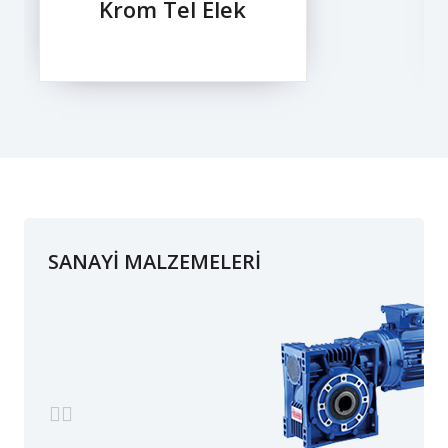
Krom Tel Elek
SANAYİ MALZEMELERİ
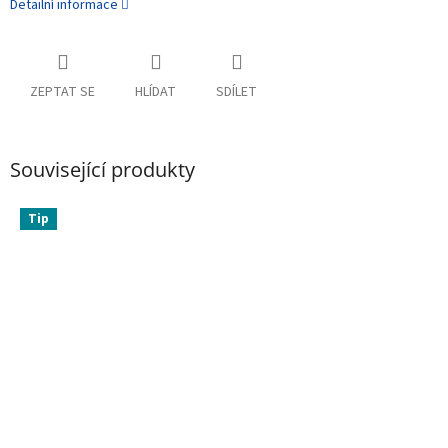
Detailní informace
ZEPTAT SE
HLÍDAT
SDÍLET
Související produkty
Tip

□ □ □ □ □ □ □

# REQUEST
Copy every line of text from the listing above without changing anything, and leave the pictures out.

# TASK RESPONSE
Krom Tel Elek
SANAYİ MALZEMELERİ
Detailní informace
ZEPTAT SE
HLÍDAT
SDÍLET
Související produkty
Tip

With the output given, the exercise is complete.